И она нежно поцеловала сына в глаза, провожая его из кабинета. Сейчас же к королеве-матери вошли вельможные дамы ее личного двора.
Карл был в хорошем расположении духа — своеволие Маргариты не раздражило его, а скорей развеселило: он лично ничего не имел против самого Ла Моля, и если накануне ночью с некоторым азартом поджидал Л а Моля в коридоре, так только потому, что это было похоже на охоту из засады.
Наоборот, герцог Алансонский переживал большое беспокойство. Его всегдашнее чувство неприязни к Ла Молю обратилось в ненависть с той минуты, как он узнал, что Ла Моль любим его сестрой.
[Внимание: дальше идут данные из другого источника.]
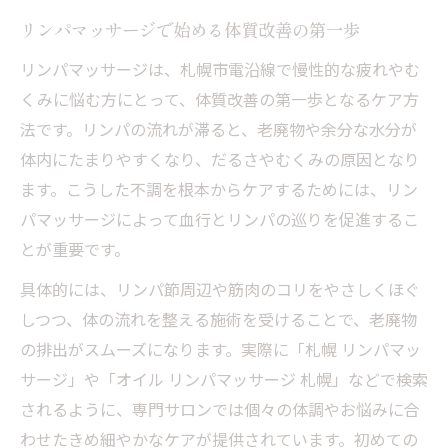
リンパマッサージで始める体質改善の第一歩
リンパマッサージは、札幌市電沿線で慢性的な疲れやむ
くみに悩む方にとって、体質改善の第一歩となるケア方
法です。リンパの流れが滞ると、老廃物や余分な水分が
体内にたまりやすくなり、だるさやむくみの原因となり
ます。こうした不調を根本からケアするためには、リン
パマッサージによって血行とリンパの巡りを促進するこ
とが重要です。
具体的には、リンパ節周辺や筋肉のコリをやさしくほぐ
しつつ、体の流れを整える施術を受けることで、老廃物
の排出がスムーズになります。実際に「札幌 リンパマッ
サージ」や「オイル リンパマッサージ 札幌」などで検索
されるように、専門サロンでは個々の体調やお悩みに合
わせたきめ細やかなケアが提供されています。初めての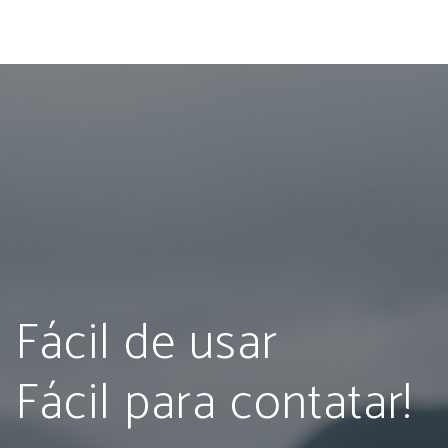
Fácil de usar
Fácil para contatar!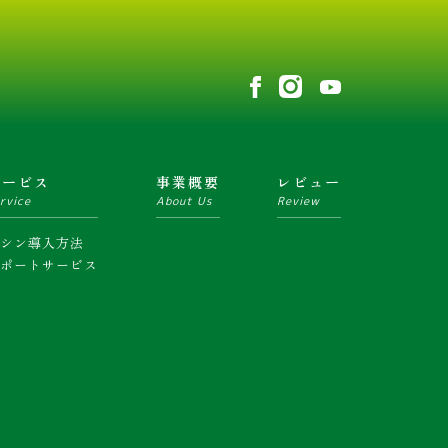
サービス
事業概要
レビュー
rvice
About Us
Review
マシン導入方法
サポートサービス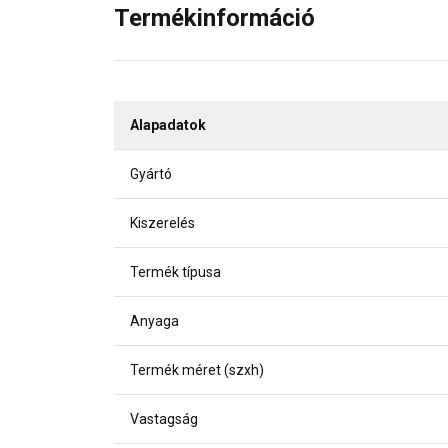
Termékinformáció
Alapadatok
Gyártó
Kiszerelés
Termék típusa
Anyaga
Termék méret (szxh)
Vastagság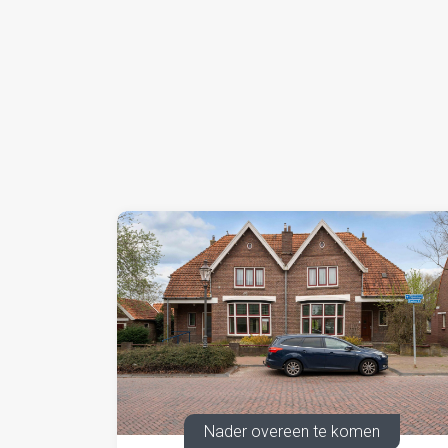
Bankgarantie/waarborgsom
Huurder dient voorafgaand aan sleuteloverdrac
waarborgsom te storten ter grootte van 3 maa
Huurovereenkomst
Op basis van het standaard ROZ-model (Raad 
algemene bepalingen (meest recente versie).
Nader overeen te komen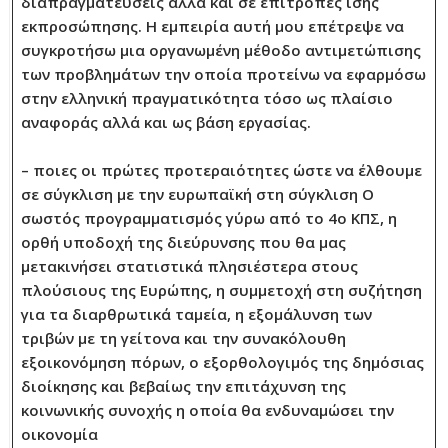
διαπραγματεύσεις αλλά και σε επιτροπές ίσης
εκπροσώπησης. Η εμπειρία αυτή μου επέτρεψε να
συγκροτήσω μια οργανωμένη μέθοδο αντιμετώπισης
των προβλημάτων την οποία προτείνω να εφαρμόσω
στην ελληνική πραγματικότητα τόσο ως πλαίσιο
αναφοράς αλλά και ως βάση εργασίας.
– ποιες οι πρώτες προτεραιότητες ώστε να έλθουμε
σε σύγκλιση με την ευρωπαϊκή στη σύγκλιση Ο
σωστός προγραμματισμός γύρω από το 4ο ΚΠΣ, η
ορθή υποδοχή της διεύρυνσης που θα μας
μετακινήσει στατιστικά πλησιέστερα στους
πλούσιους της Ευρώπης, η συμμετοχή στη συζήτηση
για τα διαρθρωτικά ταμεία, η εξομάλυνση των
τριβών με τη γείτονα και την συνακόλουθη
εξοικονόμηση πόρων, ο εξορθολογιμός της δημόσιας
διοίκησης και βεβαίως την επιτάχυνση της
κοινωνικής συνοχής η οποία θα ενδυναμώσει την
οικονομία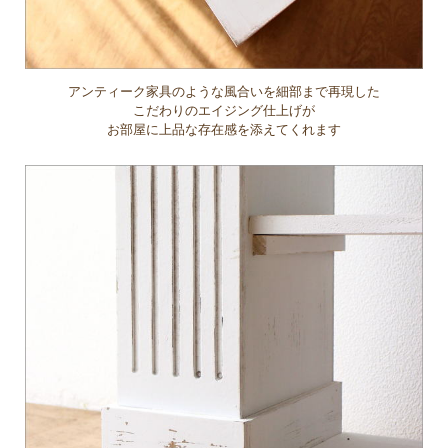
アンティーク家具のような風合いを細部まで再現した
こだわりのエイジング仕上げが
お部屋に上品な存在感を添えてくれます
Маргарите приходилось одновременно и напряженно думать, и неусыпно следить за происходящим, ничего не забывать и быть настороже. О вчерашней сцене с ней никто не говорил, как будто ничего и не было.
Польские послы прислали тексты своих речей для предстоящего приема. Маргарита прочла их речи, на которые каждый член королевской семьи, кроме короля, должен был произнести ответную речь. Карл разрешил Маргарите ответить, как она найдет нужным, очень строго отнесся к подбору выражений в речи герцога Алансонского, а речью герцога Анжуйского остался более чем недоволен: всю ее беспощадно исчеркал и переправил.